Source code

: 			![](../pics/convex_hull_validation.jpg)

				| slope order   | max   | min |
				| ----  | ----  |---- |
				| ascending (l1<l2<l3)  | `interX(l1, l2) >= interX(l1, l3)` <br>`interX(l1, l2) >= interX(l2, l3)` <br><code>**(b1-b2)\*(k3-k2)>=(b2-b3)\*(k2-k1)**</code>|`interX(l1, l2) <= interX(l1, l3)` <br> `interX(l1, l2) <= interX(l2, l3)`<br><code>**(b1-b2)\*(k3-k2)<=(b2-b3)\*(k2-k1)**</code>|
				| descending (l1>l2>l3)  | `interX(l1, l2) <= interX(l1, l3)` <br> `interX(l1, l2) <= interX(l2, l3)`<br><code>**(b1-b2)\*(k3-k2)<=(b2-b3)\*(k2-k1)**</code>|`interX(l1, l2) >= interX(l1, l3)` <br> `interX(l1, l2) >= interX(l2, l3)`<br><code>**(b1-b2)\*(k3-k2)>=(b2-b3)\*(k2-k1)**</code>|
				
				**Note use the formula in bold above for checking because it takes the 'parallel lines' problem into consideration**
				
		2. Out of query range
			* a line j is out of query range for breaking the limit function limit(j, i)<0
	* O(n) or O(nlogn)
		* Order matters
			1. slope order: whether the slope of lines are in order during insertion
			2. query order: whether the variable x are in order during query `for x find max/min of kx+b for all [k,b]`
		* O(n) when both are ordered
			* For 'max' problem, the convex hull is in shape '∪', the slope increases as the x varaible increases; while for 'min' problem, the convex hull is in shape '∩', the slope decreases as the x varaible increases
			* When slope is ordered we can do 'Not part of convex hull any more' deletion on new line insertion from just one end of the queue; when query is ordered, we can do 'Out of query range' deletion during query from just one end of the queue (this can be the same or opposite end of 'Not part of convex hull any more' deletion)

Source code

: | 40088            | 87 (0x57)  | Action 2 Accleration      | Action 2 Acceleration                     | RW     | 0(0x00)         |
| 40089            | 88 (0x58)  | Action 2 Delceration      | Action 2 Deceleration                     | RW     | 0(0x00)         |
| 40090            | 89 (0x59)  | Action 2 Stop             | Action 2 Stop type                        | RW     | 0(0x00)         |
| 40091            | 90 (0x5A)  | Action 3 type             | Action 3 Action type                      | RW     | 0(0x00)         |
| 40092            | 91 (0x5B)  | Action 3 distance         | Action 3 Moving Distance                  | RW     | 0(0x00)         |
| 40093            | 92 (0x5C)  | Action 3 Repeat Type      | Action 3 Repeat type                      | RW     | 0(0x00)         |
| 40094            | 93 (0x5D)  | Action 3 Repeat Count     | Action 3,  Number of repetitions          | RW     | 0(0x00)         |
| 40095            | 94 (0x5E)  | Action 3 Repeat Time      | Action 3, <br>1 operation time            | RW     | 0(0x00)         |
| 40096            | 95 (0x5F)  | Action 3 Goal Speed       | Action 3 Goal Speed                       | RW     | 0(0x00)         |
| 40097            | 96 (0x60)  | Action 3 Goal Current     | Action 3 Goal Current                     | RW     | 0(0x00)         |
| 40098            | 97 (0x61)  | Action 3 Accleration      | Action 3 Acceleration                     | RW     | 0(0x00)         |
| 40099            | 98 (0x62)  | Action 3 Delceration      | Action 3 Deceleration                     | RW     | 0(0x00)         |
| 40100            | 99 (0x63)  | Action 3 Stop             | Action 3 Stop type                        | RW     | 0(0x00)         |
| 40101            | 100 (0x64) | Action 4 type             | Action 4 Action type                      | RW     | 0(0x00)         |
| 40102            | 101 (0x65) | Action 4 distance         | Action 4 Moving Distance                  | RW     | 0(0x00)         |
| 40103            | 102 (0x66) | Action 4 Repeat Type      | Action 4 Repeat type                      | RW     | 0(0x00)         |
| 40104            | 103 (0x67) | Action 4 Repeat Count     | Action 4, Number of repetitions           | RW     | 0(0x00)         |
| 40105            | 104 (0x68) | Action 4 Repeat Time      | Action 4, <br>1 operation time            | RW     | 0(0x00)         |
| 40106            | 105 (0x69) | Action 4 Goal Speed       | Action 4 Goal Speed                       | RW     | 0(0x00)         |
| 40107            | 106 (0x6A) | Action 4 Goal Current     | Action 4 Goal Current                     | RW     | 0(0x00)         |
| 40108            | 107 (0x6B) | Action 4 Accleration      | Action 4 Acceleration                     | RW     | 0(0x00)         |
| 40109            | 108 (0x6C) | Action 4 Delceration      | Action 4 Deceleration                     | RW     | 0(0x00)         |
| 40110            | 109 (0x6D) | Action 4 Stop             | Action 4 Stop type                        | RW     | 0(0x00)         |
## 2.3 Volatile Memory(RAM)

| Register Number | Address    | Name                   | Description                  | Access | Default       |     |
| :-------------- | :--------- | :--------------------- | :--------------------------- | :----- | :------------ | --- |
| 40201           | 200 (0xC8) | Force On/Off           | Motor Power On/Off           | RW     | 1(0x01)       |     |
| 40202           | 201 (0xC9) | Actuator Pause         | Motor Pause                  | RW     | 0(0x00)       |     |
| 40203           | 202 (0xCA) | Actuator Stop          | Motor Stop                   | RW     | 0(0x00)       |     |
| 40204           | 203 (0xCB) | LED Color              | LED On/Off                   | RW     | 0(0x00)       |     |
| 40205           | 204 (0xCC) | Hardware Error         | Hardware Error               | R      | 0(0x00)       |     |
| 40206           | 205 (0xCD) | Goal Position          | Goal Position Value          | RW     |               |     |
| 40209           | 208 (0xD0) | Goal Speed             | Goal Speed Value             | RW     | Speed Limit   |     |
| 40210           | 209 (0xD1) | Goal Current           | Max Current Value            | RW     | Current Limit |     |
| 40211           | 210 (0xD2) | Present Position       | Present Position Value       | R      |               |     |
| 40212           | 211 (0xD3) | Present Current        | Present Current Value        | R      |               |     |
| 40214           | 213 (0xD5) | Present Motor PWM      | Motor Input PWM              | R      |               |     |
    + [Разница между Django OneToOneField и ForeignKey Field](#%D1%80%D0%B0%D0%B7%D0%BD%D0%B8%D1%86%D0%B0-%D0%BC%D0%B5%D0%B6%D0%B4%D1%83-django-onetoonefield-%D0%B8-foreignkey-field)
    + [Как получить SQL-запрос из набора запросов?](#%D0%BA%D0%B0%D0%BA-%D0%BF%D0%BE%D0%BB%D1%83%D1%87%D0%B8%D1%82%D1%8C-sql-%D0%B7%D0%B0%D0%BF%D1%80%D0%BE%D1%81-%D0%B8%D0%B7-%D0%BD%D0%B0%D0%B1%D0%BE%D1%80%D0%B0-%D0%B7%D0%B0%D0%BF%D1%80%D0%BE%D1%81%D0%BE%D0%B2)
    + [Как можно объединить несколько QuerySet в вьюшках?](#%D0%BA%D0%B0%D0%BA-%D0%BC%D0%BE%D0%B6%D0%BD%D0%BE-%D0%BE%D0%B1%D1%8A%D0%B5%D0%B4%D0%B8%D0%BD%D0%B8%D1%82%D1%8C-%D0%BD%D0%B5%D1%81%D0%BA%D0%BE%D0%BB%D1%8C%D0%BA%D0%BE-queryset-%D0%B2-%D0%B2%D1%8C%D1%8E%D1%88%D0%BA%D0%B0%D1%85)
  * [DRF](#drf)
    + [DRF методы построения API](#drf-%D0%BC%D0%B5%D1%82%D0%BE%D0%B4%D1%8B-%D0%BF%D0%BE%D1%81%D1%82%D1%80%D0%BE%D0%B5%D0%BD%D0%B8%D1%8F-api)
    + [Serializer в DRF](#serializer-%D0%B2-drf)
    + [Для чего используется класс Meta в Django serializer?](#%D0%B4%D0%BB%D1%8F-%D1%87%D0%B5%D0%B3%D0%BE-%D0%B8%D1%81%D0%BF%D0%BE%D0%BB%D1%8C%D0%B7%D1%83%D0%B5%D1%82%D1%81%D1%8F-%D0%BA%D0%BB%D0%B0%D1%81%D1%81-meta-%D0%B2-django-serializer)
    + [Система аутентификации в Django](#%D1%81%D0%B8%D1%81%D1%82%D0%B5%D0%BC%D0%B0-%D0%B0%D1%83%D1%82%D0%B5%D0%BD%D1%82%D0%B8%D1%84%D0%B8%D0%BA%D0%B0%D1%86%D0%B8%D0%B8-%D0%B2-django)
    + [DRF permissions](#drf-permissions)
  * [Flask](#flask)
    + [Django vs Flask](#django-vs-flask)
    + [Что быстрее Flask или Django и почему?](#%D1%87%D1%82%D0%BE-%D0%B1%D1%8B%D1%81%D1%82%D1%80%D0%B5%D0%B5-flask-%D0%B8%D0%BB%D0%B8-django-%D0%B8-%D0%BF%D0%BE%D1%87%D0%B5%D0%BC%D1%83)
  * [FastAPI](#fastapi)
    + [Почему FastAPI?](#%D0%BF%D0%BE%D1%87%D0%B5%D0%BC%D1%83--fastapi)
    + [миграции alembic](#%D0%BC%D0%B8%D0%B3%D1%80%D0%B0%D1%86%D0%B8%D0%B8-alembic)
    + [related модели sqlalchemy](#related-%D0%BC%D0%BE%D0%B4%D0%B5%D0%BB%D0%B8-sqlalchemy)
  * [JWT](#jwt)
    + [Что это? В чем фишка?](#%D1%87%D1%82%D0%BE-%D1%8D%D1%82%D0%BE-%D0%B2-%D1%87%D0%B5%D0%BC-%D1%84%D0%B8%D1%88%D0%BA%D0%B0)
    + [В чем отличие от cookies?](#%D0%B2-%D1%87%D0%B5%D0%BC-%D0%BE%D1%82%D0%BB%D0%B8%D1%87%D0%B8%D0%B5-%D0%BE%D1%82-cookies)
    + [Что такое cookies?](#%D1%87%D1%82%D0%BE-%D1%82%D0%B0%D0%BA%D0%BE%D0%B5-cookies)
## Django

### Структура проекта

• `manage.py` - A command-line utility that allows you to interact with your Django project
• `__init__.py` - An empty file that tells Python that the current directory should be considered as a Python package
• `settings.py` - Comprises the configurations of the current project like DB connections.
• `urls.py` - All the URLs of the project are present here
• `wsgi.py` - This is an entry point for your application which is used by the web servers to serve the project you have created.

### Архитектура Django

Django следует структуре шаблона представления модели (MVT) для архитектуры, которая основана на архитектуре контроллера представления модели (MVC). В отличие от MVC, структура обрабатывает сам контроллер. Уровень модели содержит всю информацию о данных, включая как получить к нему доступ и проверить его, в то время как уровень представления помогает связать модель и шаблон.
########
» **Your task**
Update the lines of the records from the line with "### Структура проекта" up to and including the line with "### Архитектура Django" by replacing "project" with "codebase" and leaving all other text unchanged. Output only those lines.

» **Answer area**
### Структура проекта

• `manage.py` - A command-line utility that allows you to interact with your Django codebase
• `__init__.py` - An empty file that tells Python that the current directory should be considered as a Python package
• `settings.py` - Comprises the configurations of the current codebase like DB connections.
• `urls.py` - All the URLs of the codebase are present here
• `wsgi.py` - This is an entry point for your application which is used by the web servers to serve the codebase you have created.

### Архитектура Django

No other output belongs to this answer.